Out of control here. I've shot over 30 now from the yard. Got 2 boys ready to start hammering them soon.


----------



## wpmisport (Feb 9, 2010)

I got a one a couple of days ago and now have two in the freezer, that's enough to make it worth cooking them up.


----------



## VetHuntRookie (Sep 18, 2021)

The last time I got out hunting was Oct 15th and I got this guy. Moved into my first house in November and was busy with that until December. Tried going out a few times but life got in the way. I’m taking Monday off work so if the snow passes by then and the winds stay down I will try to fill the game bag.










- VHR


----------



## 6Speed (Mar 8, 2013)

Bucman said:


> Out of control here. I've shot over 30 now from the yard. Got 2 boys ready to start hammering them soon.

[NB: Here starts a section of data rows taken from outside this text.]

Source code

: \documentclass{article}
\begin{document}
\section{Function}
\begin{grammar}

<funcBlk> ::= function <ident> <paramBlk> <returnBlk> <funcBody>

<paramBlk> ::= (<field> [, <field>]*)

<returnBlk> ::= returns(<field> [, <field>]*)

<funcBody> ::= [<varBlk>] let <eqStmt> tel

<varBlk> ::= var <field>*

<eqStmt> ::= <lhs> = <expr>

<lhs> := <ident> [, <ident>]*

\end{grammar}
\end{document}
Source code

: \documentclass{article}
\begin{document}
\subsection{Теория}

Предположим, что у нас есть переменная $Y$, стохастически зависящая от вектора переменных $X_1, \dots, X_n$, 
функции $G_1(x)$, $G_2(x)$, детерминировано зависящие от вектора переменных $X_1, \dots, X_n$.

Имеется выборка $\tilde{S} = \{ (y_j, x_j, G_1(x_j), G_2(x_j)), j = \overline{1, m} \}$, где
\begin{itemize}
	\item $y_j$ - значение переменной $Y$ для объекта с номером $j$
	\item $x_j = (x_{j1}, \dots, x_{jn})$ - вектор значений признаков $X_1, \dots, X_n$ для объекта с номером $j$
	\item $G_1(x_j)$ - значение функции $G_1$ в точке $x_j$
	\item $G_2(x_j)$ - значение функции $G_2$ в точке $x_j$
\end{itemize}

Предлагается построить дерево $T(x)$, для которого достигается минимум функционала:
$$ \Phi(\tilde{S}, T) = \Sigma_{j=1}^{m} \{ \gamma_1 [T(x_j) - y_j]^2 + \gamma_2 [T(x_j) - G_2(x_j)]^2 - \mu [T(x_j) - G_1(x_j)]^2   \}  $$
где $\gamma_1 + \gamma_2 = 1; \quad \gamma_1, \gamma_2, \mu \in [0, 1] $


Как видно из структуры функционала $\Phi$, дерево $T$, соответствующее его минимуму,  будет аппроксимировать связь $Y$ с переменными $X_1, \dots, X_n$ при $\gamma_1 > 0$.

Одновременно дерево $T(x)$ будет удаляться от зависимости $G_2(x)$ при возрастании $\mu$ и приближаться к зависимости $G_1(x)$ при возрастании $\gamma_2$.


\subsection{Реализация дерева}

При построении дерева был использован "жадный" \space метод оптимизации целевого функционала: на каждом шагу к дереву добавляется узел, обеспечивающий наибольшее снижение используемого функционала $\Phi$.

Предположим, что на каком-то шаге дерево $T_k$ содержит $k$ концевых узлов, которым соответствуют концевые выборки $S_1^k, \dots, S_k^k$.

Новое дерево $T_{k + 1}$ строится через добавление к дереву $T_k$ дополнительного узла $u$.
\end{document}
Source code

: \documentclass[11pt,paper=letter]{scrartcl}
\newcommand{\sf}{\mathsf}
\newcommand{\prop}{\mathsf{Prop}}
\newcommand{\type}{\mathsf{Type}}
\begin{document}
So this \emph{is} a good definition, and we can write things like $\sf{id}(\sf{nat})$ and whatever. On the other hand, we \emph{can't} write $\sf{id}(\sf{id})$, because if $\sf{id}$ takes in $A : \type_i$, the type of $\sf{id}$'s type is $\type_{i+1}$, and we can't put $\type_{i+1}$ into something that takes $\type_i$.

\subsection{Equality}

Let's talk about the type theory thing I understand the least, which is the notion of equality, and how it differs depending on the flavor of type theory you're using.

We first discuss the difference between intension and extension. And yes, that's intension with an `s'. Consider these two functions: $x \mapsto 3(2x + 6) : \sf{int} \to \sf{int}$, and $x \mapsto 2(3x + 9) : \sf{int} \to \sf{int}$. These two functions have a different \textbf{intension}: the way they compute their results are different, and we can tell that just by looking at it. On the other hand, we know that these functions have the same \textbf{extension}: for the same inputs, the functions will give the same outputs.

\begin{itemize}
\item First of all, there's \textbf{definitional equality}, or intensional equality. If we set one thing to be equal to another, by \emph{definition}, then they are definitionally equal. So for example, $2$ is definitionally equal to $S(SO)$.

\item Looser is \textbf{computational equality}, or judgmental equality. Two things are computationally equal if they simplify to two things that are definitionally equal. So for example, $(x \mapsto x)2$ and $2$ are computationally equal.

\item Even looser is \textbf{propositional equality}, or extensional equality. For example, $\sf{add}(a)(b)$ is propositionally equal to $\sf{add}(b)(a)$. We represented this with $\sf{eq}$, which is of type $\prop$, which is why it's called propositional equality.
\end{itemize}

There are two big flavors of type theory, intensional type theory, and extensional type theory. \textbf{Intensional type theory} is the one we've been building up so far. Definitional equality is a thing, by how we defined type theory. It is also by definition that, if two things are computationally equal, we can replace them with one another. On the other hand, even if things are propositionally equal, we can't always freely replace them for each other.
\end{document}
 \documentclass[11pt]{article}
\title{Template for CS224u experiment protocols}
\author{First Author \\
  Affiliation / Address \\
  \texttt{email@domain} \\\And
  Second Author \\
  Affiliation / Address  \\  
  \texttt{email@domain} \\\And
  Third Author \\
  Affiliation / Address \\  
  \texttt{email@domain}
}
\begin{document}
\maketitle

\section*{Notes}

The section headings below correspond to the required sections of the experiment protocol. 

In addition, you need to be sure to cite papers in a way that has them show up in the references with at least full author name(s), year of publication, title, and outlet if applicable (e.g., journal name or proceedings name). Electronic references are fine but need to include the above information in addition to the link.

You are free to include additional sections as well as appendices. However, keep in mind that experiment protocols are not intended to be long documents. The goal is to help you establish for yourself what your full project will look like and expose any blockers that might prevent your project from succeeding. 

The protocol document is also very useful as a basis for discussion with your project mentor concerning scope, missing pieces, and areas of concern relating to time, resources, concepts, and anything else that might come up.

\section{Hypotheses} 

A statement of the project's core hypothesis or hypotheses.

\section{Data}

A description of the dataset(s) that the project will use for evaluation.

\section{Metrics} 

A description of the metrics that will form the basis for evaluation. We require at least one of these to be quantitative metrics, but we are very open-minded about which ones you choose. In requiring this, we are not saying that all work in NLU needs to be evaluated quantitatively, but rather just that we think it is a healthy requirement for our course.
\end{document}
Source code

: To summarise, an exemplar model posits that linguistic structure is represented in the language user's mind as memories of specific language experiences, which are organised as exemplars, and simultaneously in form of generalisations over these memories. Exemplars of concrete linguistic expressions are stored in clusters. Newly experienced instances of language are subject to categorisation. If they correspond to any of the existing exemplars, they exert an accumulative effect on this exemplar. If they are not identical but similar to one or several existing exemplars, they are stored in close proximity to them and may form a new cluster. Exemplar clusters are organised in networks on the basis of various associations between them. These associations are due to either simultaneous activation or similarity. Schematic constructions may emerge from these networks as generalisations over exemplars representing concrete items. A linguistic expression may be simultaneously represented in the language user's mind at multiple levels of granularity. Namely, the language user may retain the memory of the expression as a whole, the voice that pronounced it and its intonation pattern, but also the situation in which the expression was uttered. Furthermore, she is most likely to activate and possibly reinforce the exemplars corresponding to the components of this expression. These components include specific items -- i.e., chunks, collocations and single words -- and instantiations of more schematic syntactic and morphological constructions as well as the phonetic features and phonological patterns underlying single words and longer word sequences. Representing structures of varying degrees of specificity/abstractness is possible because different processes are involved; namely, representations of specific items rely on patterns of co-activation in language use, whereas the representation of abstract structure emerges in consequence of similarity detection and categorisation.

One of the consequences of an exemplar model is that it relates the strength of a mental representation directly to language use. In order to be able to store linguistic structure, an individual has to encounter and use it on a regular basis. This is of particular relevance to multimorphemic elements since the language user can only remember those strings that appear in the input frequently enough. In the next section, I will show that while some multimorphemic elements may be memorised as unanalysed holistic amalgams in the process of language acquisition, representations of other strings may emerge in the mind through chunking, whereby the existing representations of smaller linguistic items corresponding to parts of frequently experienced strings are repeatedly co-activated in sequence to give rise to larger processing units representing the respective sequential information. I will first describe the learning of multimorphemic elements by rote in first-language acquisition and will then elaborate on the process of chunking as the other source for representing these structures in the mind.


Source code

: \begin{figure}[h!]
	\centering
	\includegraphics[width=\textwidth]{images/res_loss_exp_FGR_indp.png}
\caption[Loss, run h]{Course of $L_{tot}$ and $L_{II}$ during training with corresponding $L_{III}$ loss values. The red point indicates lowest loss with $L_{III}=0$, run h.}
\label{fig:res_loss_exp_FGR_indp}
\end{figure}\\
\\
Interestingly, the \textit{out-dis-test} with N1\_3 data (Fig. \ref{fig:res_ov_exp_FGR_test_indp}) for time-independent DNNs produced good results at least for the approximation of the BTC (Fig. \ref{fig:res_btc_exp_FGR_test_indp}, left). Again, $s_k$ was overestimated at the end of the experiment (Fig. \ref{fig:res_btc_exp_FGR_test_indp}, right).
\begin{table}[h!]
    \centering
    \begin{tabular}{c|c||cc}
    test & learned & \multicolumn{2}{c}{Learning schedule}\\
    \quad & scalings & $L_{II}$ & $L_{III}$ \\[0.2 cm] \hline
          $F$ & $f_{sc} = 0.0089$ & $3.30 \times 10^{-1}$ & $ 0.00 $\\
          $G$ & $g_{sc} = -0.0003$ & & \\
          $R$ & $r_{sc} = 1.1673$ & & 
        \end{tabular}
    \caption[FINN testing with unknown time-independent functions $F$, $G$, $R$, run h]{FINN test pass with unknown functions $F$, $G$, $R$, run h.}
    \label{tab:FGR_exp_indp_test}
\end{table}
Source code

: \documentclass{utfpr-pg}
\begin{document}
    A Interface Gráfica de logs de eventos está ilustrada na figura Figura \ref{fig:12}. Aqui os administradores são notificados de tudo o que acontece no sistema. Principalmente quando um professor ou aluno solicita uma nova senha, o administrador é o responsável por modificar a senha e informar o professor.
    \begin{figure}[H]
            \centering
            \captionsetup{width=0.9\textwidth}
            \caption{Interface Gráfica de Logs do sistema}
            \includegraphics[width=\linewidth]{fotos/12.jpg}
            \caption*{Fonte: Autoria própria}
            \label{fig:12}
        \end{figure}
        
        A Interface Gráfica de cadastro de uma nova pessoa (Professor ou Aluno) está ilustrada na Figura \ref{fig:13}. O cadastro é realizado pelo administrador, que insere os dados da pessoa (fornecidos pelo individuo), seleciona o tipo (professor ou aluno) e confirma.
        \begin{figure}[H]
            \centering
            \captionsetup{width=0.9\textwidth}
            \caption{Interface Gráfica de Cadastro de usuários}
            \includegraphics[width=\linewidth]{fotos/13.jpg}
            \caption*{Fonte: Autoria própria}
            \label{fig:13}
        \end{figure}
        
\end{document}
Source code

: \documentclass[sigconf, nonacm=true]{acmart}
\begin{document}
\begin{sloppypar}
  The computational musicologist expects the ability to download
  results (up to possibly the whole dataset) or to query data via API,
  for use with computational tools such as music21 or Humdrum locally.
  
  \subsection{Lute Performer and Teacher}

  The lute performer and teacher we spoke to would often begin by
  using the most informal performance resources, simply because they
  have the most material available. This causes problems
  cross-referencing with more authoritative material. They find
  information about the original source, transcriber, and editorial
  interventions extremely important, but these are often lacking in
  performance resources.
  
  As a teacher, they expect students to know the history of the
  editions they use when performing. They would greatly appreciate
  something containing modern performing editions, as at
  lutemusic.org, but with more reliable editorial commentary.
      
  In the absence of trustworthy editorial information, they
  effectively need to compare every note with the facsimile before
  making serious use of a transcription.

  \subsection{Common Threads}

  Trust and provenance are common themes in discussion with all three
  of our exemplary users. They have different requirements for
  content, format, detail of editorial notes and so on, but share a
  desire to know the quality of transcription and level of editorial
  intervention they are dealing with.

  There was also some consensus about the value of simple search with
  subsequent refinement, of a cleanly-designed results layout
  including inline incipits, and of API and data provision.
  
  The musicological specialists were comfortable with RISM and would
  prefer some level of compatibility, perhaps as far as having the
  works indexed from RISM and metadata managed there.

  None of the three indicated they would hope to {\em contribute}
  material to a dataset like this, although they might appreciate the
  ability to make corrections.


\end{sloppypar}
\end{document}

I figured some of you'd beating them up! Here's a partial secret recipe for you guys..my wife won't give up the whole thing since it's a Scottish family recipe and she's that way!

Clean the rats up and cut them into 1/4 chunks. Put them in a pressure cooker and cook em down until they're tender. Use a pot pie recipe or better yet a Scottish Shepard's pie recipe and use the squirrel meat. It's killer for sure....sorry she won't give anyone the whole thing but it's great!


----------



## 6Speed (Mar 8, 2013)

I love squirrel hunting!!!!!


----------



## motoscoota (Mar 9, 2021)

6Speed said:


> I figured some of you'd beating them up! Here's a partial secret recipe for you guys..my wife won't give up the whole thing since it's a Scottish family recipe and she's that way!
> 
> Clean the rats up and cut them into 1/4 chunks. Put them in a pressure cooker and cook em down until they're tender. Use a pot pie recipe or better yet a Scottish Shepard's pie recipe and use the squirrel meat. It's killer for sure....sorry she won't give anyone the whole thing but it's great!


Now that's just not fair! I can make a great meat pie... but at least talk her into one, just one, choosing of an herb or spice... ppplleease


----------



## GRUNDY (Jun 18, 2005)

Haven't got into squirrels in a long time. Seems the population in my haunts of the Allegan State Game area are, well, in bad condition. I think I logged about 15 miles of still hunting last fall and only killed 2. Maybe saw 10...

I'll try it again this year. Its too fun, and they taste too good to not give it a shot, but its tough to get motivated the past 4 or so years. Been that long since I found a good patch of em.


----------



## Slick8 (Oct 9, 2018)

Went out yesterday to a HAP property and State Game Land outside of St. Clair and walked both. Jumped 3 cottontails, never saw a squirrel. Need to bag one quickly for some fly tying materials.


----------